Di fronte a questa marea di merda, è venuto il momento di prendere atto che gli appelli all’unità per la Costituzione lasciano il tempo che trovano. La carta nata dalla Resistenza è morta e sepolta da decenni di “riforme” che l’hanno irreversibilmente snaturata. Viviamo un terribile passaggio d’epoca in cui la crisi, prima ancora di avere assorbito gli effetti della pandemia, è destinata a divenire ancora più tragica in conseguenza della guerra; è iniziato lo scontro finale fra imperialismi occidentali (con l’Europa al carro degli Usa) e resto del mondo (Paesi socialisti più tutti quelli non disposti a inchinarsi ai diktat dell’Occidente); si annuncia un futuro di miseria e conflitti feroci. Tempi in cui occorrerebbe accelerare la costruzione del partito per far fronte alla guerra imperialista e trasformarla in guerra di classe piuttosto che perdere tempo in giochetti elettorali (si partecipi pure ma al solo scopo di fare propaganda). Quanto alla Costituzione, se esistesse un vero partito dovrebbe rivendicare la convocazione di una nuova Assemblea Costituente che liquidi un sistema politico costruito per impedire al popolo di esprimere la propria volontà: rafforzare i vincoli alla proprietà privata per garantire la piena occupazione e condizioni di vita e di lavoro dignitose; abolire le regioni che invece di avvicinare i cittadini al potere espropriano lo Stato del potere decisionale su questioni vitali e fungono da collettori di interessi lobbistici e mafiosi; regolare il sistema dei media per renderlo pluralista e aperto a tutte le opinioni; dettare leggi elettorali che consentano una effettiva rappresentanza dei soggetti sociali; reintrodurre l’obbligo del servizio militare per cittadini e cittadine, perché solo un esercito popolare può difendere la Repubblica dai nemici interni ed esterni.

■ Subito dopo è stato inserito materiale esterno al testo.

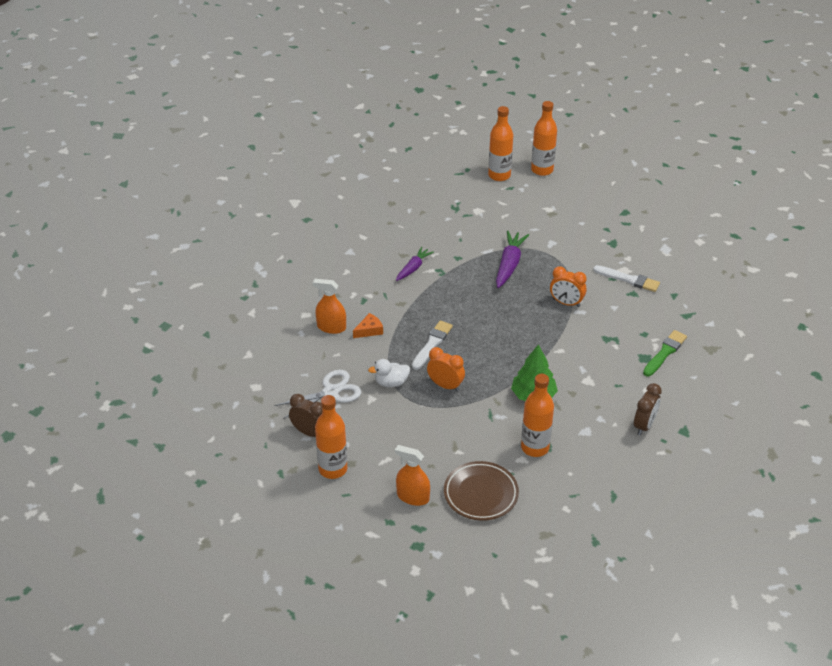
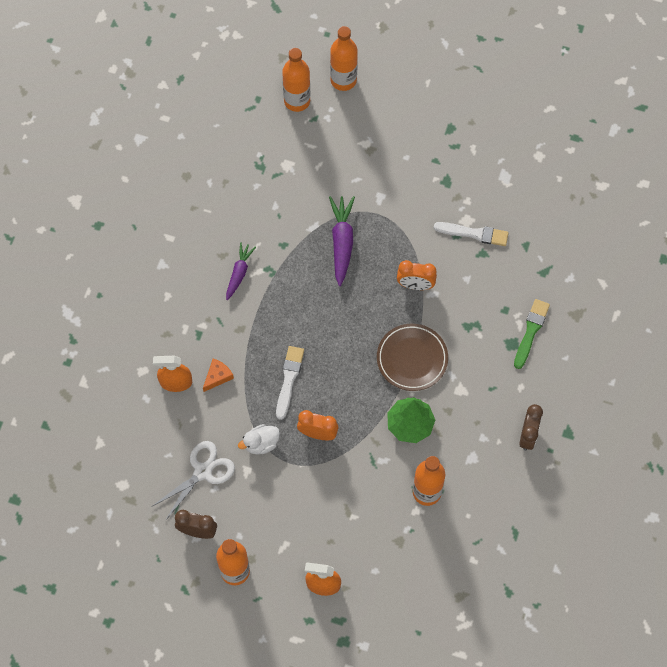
camera: 15 degrees left, 25 degrees up
(481, 494) = (388, 564): brown plate -> brown plate (412, 359)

Per concludere: voterò comunque per il PC di Rizzo, ancorché camuffato dietro quel brutto simbolo elettorale, non tanto perché sono iscritto al partito, ma perché è l’unico ad avere posizioni chiare sulla NATO, sull’Europa, sulla Cina e sulla guerra, e scusate se è poco. Dopodiché, passata l’ennesima dispersione di energie per partecipare a elezioni truccate, spero di poter contribuire a una seria discussione sui temi strategici.